From the moment we start talking with clients about setting up an expression of wishes for pensions, will writing, trusts, and gifting, the topic of beneficiaries is on the cards. 

There is an obvious advantage of visibility. For this, we provide an environment to change the statistic that 41% of Millennials and Generation X feel uncomfortable talking about money. But getting your beneficiaries involved can also help with building up money management skills in preparation for the transfer.  

We can start to offer help and advice to family members, and begin asking questions such as, whether you think your children will be able to cope with this amount of money? And if not, what could we do to help them?  

With the cost-of-living crisis, a sudden windfall of funds could be gone in months if money management skills have not been developed before the transfer.  

This means that having a trusted financial planner around to establish and implement a sound financial plan based on your beneficiaries’ circumstances and goals is now more important than ever. 

People are going to be looking at their finances now more than ever before. There is a huge opportunity (and need) now to spark conversations that you have not had before.  

With a team of financial planners from diverse backgrounds, your beneficiaries wouldn’t have to speak to the same planner, either. 

For some, it is more beneficial to have a different financial planner.
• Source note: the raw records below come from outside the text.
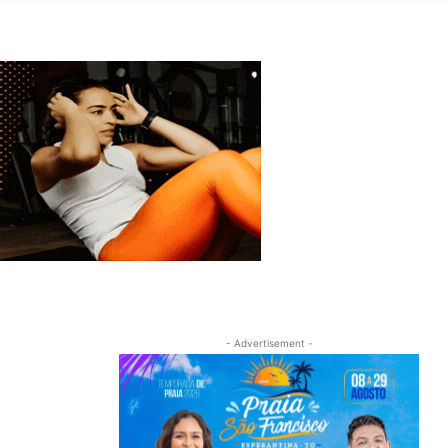
- Advertisement -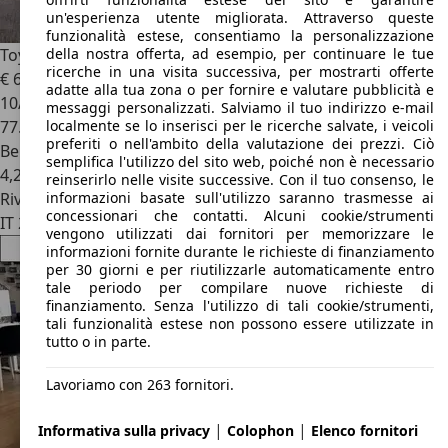
un'esperienza utente migliorata. Attraverso queste
funzionalità estese, consentiamo la personalizzazione
della nostra offerta, ad esempio, per continuare le tue
Toyota Aygo
1.0 x-cool m-mt 72cv AUTOMATICA
ricerche in una visita successiva, per mostrarti offerte
€ 6.990
adatte alla tua zona o per fornire e valutare pubblicità e
10/2020
messaggi personalizzati. Salviamo il tuo indirizzo e-mail
localmente se lo inserisci per le ricerche salvate, i veicoli
77.000 km
preferiti o nell'ambito della valutazione dei prezzi. Ciò
Benzina
semplifica l'utilizzo del sito web, poiché non è necessario
4,2 l/100 km (comb.)
reinserirlo nelle visite successive. Con il tuo consenso, le
informazioni basate sull'utilizzo saranno trasmesse ai
Rivenditore
concessionari che contatti. Alcuni cookie/strumenti
IT 20082
Binasco - Milano - Mi
vengono utilizzati dai fornitori per memorizzare le
informazioni fornite durante le richieste di finanziamento
per 30 giorni e per riutilizzarle automaticamente entro
tale periodo per compilare nuove richieste di
finanziamento. Senza l'utilizzo di tali cookie/strumenti,
tali funzionalità estese non possono essere utilizzate in
tutto o in parte.
Lavoriamo con 263 fornitori.
|
|
Informativa sulla privacy
Colophon
Elenco fornitori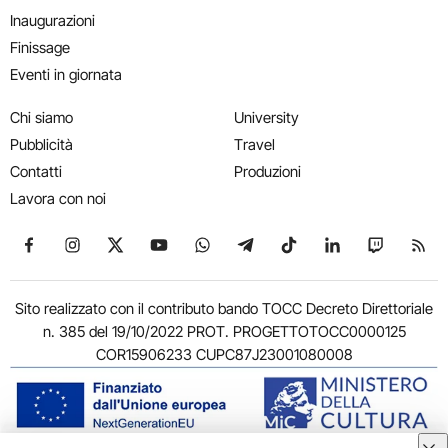
Inaugurazioni
Finissage
Eventi in giornata
Chi siamo
University
Pubblicità
Travel
Contatti
Produzioni
Lavora con noi
Seguici su Facebook
Seguici su Instagram
Seguici su X
Seguici su YouTube
Seguici su WhatsApp
Seguici su Telegram
Seguici su TikTok
Seguici su Link
Seguici su
Segui
Sito realizzato con il contributo bando TOCC Decreto Direttoriale
n. 385 del 19/10/2022 PROT. PROGETTOTOCC0000125
COR15906233 CUPC87J23001080008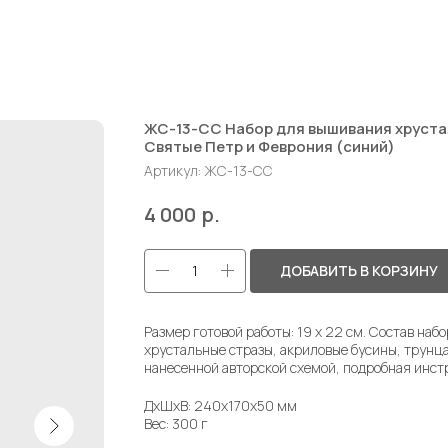
ЖС-13-СС Набор для вышивания хруст
Святые Петр и Феврония (синий)
Артикул:
ЖС-13-СС
р.
4 000
ДОБАВИТЬ В КОРЗИНУ
Размер готовой работы: 19 х 22 см. Состав наб
хрустальные стразы, акриловые бусины, трунцал
нанесенной авторской схемой, подробная инст
ДxШxВ: 240x170x50 мм
Вес: 300 г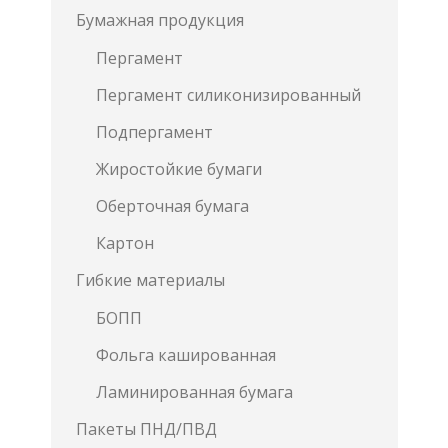
Бумажная продукция
Пергамент
Пергамент силиконизированный
Подпергамент
Жиростойкие бумаги
Оберточная бумага
Картон
Гибкие материалы
БОПП
Фольга кашированная
Ламинированная бумага
Пакеты ПНД/ПВД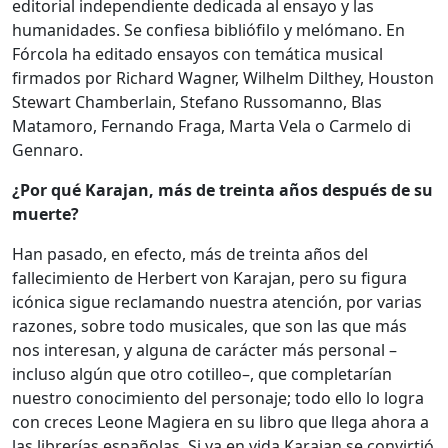
editorial independiente dedicada al ensayo y las
humanidades. Se confiesa bibliófilo y melómano. En
Fórcola ha editado ensayos con temática musical
firmados por Richard Wagner, Wilhelm Dilthey, Houston
Stewart Chamberlain, Stefano Russomanno, Blas
Matamoro, Fernando Fraga, Marta Vela o Carmelo di
Gennaro.
¿Por qué Karajan, más de treinta años después de su
muerte?
Han pasado, en efecto, más de treinta años del
fallecimiento de Herbert von Karajan, pero su figura
icónica sigue reclamando nuestra atención, por varias
razones, sobre todo musicales, que son las que más
nos interesan, y alguna de carácter más personal –
incluso algún que otro cotilleo–, que completarían
nuestro conocimiento del personaje; todo ello lo logra
con creces Leone Magiera en su libro que llega ahora a
las librerías españolas. Si ya en vida Karajan se convirtió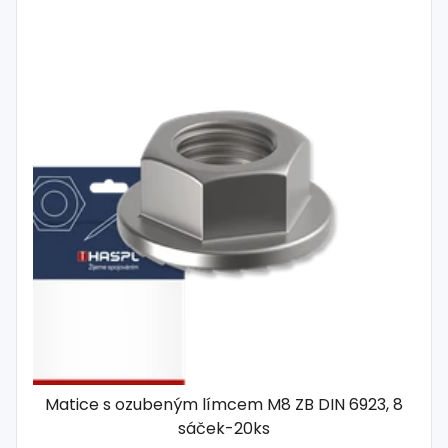
Matice s ozubeným límcem M8 ZB DIN 6923, 8
sáček-20ks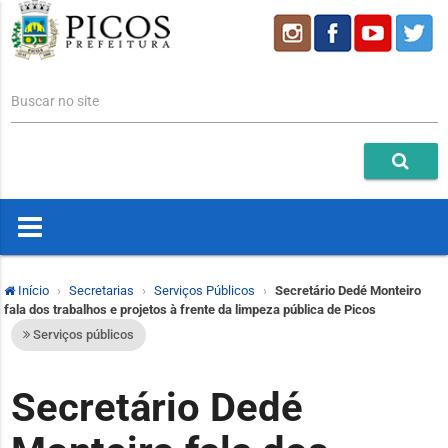
Buscar no site
Início
Secretarias
Serviços Públicos
Secretário Dedé Monteiro
fala dos trabalhos e projetos à frente da limpeza pública de Picos
Serviços públicos
Secretário Dedé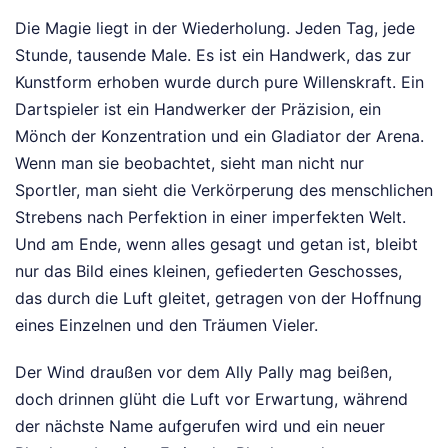
Die Magie liegt in der Wiederholung. Jeden Tag, jede
Stunde, tausende Male. Es ist ein Handwerk, das zur
Kunstform erhoben wurde durch pure Willenskraft. Ein
Dartspieler ist ein Handwerker der Präzision, ein
Mönch der Konzentration und ein Gladiator der Arena.
Wenn man sie beobachtet, sieht man nicht nur
Sportler, man sieht die Verkörperung des menschlichen
Strebens nach Perfektion in einer imperfekten Welt.
Und am Ende, wenn alles gesagt und getan ist, bleibt
nur das Bild eines kleinen, gefiederten Geschosses,
das durch die Luft gleitet, getragen von der Hoffnung
eines Einzelnen und den Träumen Vieler.
Der Wind draußen vor dem Ally Pally mag beißen,
doch drinnen glüht die Luft vor Erwartung, während
der nächste Name aufgerufen wird und ein neuer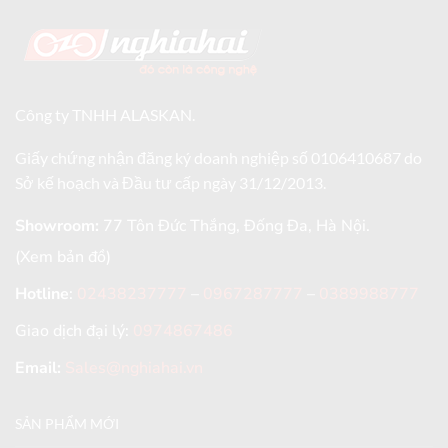
Công ty TNHH ALASKAN.
Giấy chứng nhận đăng ký doanh nghiệp số 0106410687 do
Sở kế hoạch và Đầu tư cấp ngày 31/12/2013.
Showroom:
77 Tôn Đức Thắng, Đống Đa, Hà Nội.
(Xem bản đồ)
Hotline
:
02438237777
–
0967287777
–
0389988777
Giao dịch đại lý:
0974867486
Email:
Sales@nghiahai.vn
SẢN PHẨM MỚI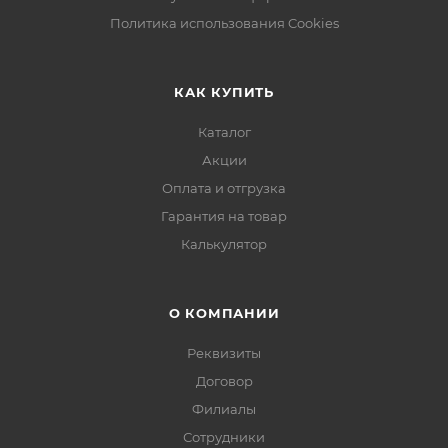
Политика использования Cookies
КАК КУПИТЬ
Каталог
Акции
Оплата и отгрузка
Гарантия на товар
Калькулятор
О КОМПАНИИ
Реквизиты
Договор
Филиалы
Сотрудники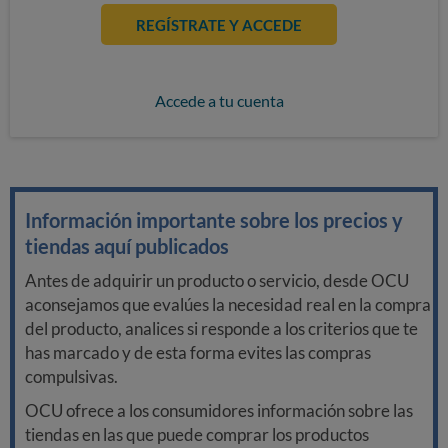
REGÍSTRATE Y ACCEDE
Accede a tu cuenta
Información importante sobre los precios y
tiendas aquí publicados
Antes de adquirir un producto o servicio, desde OCU
aconsejamos que evalúes la necesidad real en la compra
del producto, analices si responde a los criterios que te
has marcado y de esta forma evites las compras
compulsivas.
OCU ofrece a los consumidores información sobre las
tiendas en las que puede comprar los productos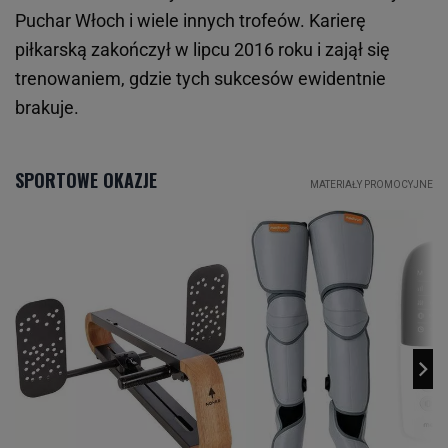
Puchar Włoch i wiele innych trofeów. Karierę
piłkarską zakończył w lipcu 2016 roku i zajął się
trenowaniem, gdzie tych sukcesów ewidentnie
brakuje.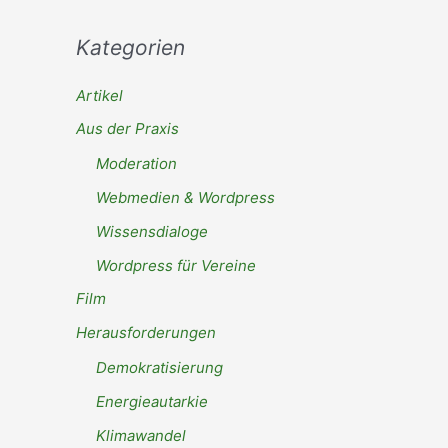
Kategorien
Artikel
Aus der Praxis
Moderation
Webmedien & Wordpress
Wissensdialoge
Wordpress für Vereine
Film
Herausforderungen
Demokratisierung
Energieautarkie
Klimawandel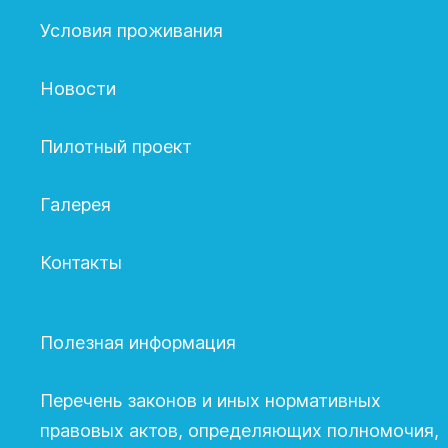
Условия проживания
Новости
Пилотный проект
Галерея
Контакты
Полезная информация
Перечень законов и иных нормативных
правовых актов, определяющих полномочия,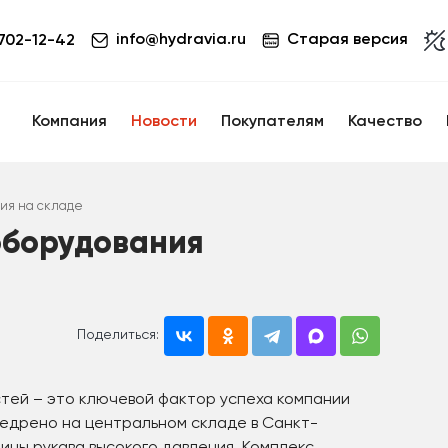
info@hydravia.ru
Старая версия
 702-12-42
Компания
Новости
Покупателям
Качество
ния на складе
оборудования
Поделиться:
тей – это ключевой фактор успеха компании
едрено на центральном складе в Санкт-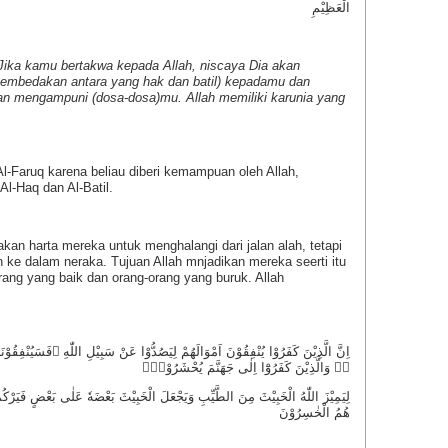
الْعَظِيْمِ
Jika kamu bertakwa kepada Allah, niscaya Dia akan
mbedakan antara yang hak dan batil) kepadamu dan
 mengampuni (dosa-dosa)mu. Allah memiliki karunia yang
-Faruq karena beliau diberi kemampuan oleh Allah,
l-Haq dan Al-Batil.
n harta mereka untuk menghalangi dari jalan alah, tetapi
ke dalam neraka. Tujuan Allah mnjadikan mereka seerti itu
ng yang baik dan orang-orang yang buruk. Allah
اِنَّ الَّذِيْنَ كَفَرُوْا يُنْفِقُوْنَ اَمْوَالَهُمْ لِيَصُدُّوْا عَنْ سَبِيْلِ اللّٰهِ ۗفَسَيُنْفِقُوْنَه
ەۗ وَالَّذِيْنَ كَفَرُوْٓا اِلٰى جَهَنَّمَ يُحْشَرُوْنَۙ
لِيَمِيْزَ اللّٰهُ الْخَبِيْثَ مِنَ الطَّيِّبِ وَيَجْعَلَ الْخَبِيْثَ بَعْضَهٗ عَلٰى بَعْضٍ فَيَرْ
هُمُ الْخٰسِرُوْنَ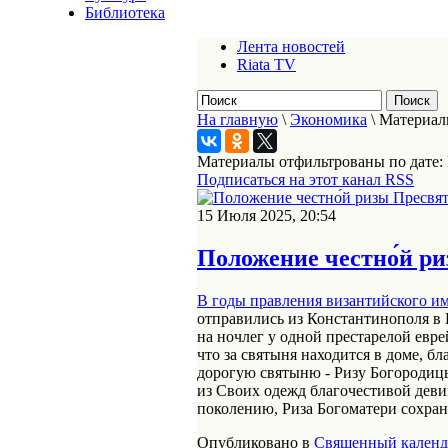
Библиотека
Лента новостей
Riata TV
На главную
\
Экономика
\
Материалы
Материалы отфильтрованы по дате:
Подписаться на этот канал RSS
15 Июля 2025, 20:54
Положение честно́й ри
В годы правления византийского и
отправились из Константинополя в 
на ночлег у одной престарелой евр
что за святыня находится в доме, б
дорогую святыню - Ризу Богородицы
из Своих одежд благочестивой девиц
поколению, Риза Богоматери сохраня
Опубликовано в
Священный календ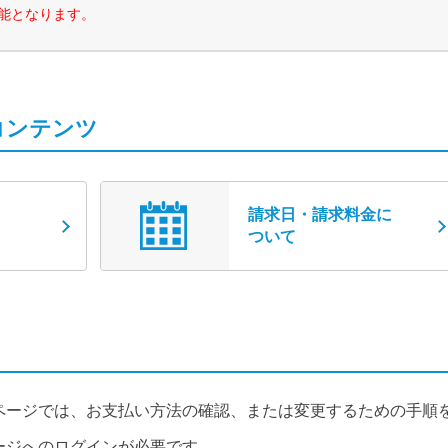
可能となります。
コンテンツ
請求日・請求料金に
ついて
ページでは、お支払い方法の確認、または変更するための手順
ージへのログインが必要です。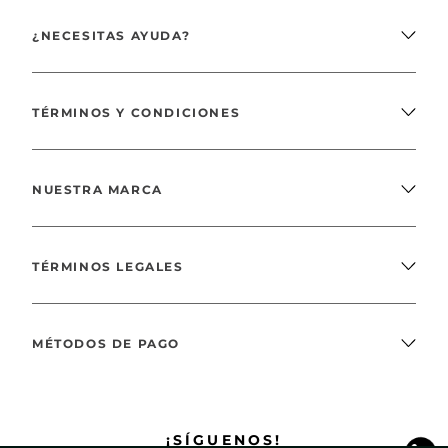
¿NECESITAS AYUDA?
TÉRMINOS Y CONDICIONES
NUESTRA MARCA
TÉRMINOS LEGALES
MÉTODOS DE PAGO
¡SÍGUENOS!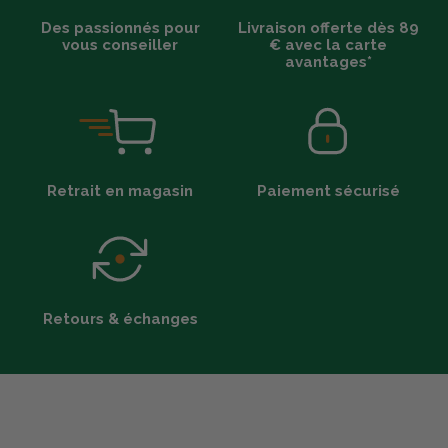
Des passionnés pour
Livraison offerte dès 89
vous conseiller
€ avec la carte
avantages*
Retrait en magasin
Paiement sécurisé
Retours & échanges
For instance, if your adult child is your beneficiary and would like to access a financial planner, they may relate more to one of our younger advisers.  

When offspring over eighteen use a different planner to that of their parents, there is an open space to discuss their dreams and ambitions without fear of what their parents may think.   

With technology gaining more and more traction in the finance profession, we have seen a change in the way young people engage with money matters.  

Financial planners need to be changing alongside this trend and adapting their services to fit the needs of their clients. 

For us, this means a stronger focus on tools which help our clients manage their finances online. For instance, we have ‘fact find online’, an expenditure sheet with access to open banking, and a risk profile, which help clients to understand where their money comes and goes, risks involved in their approach to money, and learn key differences between financial terms. 

If you are transferring wealth down to the next generation, these online tools may be a good starting point for getting your beneficiaries involved.